++++ Provided records

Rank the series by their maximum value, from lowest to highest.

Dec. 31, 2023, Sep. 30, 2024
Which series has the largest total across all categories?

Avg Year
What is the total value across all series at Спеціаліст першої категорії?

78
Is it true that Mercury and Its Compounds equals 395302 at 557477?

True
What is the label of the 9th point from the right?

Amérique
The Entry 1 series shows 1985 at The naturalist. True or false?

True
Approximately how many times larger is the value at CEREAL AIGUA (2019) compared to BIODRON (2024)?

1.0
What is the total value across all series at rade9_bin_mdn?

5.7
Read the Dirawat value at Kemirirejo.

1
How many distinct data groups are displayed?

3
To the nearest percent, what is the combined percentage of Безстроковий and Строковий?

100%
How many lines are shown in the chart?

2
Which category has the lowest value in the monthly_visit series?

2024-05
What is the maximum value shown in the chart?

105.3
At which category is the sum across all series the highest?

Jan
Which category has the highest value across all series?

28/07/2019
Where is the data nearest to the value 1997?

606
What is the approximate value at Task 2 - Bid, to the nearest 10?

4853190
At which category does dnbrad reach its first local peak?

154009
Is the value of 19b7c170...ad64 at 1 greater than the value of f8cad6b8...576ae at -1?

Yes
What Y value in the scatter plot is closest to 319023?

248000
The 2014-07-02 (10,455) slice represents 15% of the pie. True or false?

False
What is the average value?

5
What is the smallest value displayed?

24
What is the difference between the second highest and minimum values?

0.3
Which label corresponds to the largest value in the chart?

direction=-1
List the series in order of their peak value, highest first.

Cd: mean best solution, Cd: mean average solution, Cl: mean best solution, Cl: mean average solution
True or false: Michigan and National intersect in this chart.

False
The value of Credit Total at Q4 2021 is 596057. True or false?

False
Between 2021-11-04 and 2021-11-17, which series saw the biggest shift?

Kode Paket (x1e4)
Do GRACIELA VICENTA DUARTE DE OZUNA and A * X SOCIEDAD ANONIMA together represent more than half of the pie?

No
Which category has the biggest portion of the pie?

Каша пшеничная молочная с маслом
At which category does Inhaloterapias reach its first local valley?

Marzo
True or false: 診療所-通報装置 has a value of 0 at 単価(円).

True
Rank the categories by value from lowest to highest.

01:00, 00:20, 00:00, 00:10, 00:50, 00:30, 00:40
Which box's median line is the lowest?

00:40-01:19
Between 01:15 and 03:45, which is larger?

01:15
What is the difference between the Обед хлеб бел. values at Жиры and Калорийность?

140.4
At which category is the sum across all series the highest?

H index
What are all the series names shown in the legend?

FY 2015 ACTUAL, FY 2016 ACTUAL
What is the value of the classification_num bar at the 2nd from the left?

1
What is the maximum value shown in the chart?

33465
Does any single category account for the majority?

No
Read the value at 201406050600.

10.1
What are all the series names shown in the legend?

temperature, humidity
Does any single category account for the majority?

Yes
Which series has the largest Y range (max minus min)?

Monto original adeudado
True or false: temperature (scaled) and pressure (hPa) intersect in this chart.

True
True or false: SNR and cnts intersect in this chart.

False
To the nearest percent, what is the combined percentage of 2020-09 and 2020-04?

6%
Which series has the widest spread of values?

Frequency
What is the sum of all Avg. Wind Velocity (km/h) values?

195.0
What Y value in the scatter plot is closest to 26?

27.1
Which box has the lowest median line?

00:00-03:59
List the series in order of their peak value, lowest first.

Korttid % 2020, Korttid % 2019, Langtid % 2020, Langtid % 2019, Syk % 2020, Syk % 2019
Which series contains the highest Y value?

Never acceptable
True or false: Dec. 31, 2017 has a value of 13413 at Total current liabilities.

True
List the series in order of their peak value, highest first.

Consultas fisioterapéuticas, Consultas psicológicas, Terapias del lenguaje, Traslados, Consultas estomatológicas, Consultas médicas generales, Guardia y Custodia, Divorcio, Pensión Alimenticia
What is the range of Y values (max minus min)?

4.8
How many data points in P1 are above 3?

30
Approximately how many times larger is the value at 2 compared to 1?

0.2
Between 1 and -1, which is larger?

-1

++++++++

*What you need to do*. Starting at the line containing "Never acceptable" and ending at the last line of the data, write those lines out again with "range" swapped for "spread" and everything else left as it is.

*Response box*.
Never acceptable
True or false: Dec. 31, 2017 has a value of 13413 at Total current liabilities.

True
List the series in order of their peak value, highest first.

Consultas fisioterapéuticas, Consultas psicológicas, Terapias del lenguaje, Traslados, Consultas estomatológicas, Consultas médicas generales, Guardia y Custodia, Divorcio, Pensión Alimenticia
What is the spread of Y values (max minus min)?

4.8
How many data points in P1 are above 3?

30
Approximately how many times larger is the value at 2 compared to 1?

0.2
Between 1 and -1, which is larger?

-1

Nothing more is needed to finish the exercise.